# [Task directions]
Extract the full set of records that follows, word for word.

# [Provided material]
━━━━━━━━

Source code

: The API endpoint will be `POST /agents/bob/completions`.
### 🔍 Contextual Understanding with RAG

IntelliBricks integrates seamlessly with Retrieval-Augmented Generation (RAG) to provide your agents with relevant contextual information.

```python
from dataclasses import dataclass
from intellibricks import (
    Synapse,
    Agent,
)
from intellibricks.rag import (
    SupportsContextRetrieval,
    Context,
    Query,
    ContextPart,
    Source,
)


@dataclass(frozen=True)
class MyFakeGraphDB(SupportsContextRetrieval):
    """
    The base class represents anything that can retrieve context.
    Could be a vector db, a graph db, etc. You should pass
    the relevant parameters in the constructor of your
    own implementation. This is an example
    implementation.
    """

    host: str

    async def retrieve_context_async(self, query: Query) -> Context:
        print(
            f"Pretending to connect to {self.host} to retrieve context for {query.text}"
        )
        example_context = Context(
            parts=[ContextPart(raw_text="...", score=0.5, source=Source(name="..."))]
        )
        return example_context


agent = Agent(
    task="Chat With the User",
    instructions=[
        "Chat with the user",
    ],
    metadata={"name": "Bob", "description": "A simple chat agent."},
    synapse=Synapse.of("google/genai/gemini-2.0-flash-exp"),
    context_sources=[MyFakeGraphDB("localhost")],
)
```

━━━━━━━━

# [Response]
Source code

: The API endpoint will be `POST /agents/bob/completions`.
### 🔍 Contextual Understanding with RAG

IntelliBricks integrates seamlessly with Retrieval-Augmented Generation (RAG) to provide your agents with relevant contextual information.

```python
from dataclasses import dataclass
from intellibricks import (
    Synapse,
    Agent,
)
from intellibricks.rag import (
    SupportsContextRetrieval,
    Context,
    Query,
    ContextPart,
    Source,
)


@dataclass(frozen=True)
class MyFakeGraphDB(SupportsContextRetrieval):
    """
    The base class represents anything that can retrieve context.
    Could be a vector db, a graph db, etc. You should pass
    the relevant parameters in the constructor of your
    own implementation. This is an example
    implementation.
    """

    host: str

    async def retrieve_context_async(self, query: Query) -> Context:
        print(
            f"Pretending to connect to {self.host} to retrieve context for {query.text}"
        )
        example_context = Context(
            parts=[ContextPart(raw_text="...", score=0.5, source=Source(name="..."))]
        )
        return example_context


agent = Agent(
    task="Chat With the User",
    instructions=[
        "Chat with the user",
    ],
    metadata={"name": "Bob", "description": "A simple chat agent."},
    synapse=Synapse.of("google/genai/gemini-2.0-flash-exp"),
    context_sources=[MyFakeGraphDB("localhost")],
)
```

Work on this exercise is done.